- [EXERCISE PROMPT]:
Apart from the pictures, every line below needs to be reproduced verbatim.

******************************

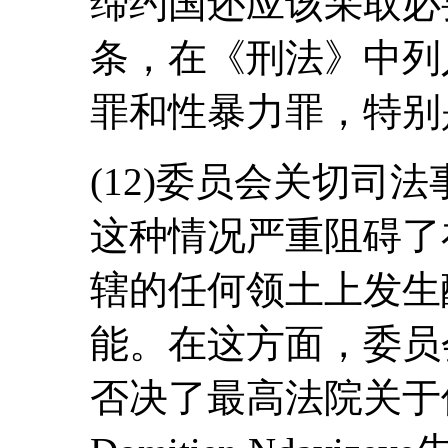
缔约国还应该采取必
条，在《刑法》中列
罪和性暴力罪，特别
(12)委员会关切司
这种情况严重阻碍了
辖的任何领土上发生
能。在这方面，委员
否决了最高法院关于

******************************

- [ANSWER SECTION]:
缔约国还应该采取必
条，在《刑法》中列
罪和性暴力罪，特别
(12)委员会关切司
这种情况严重阻碍了
辖的任何领土上发生
能。在这方面，委员
否决了最高法院关于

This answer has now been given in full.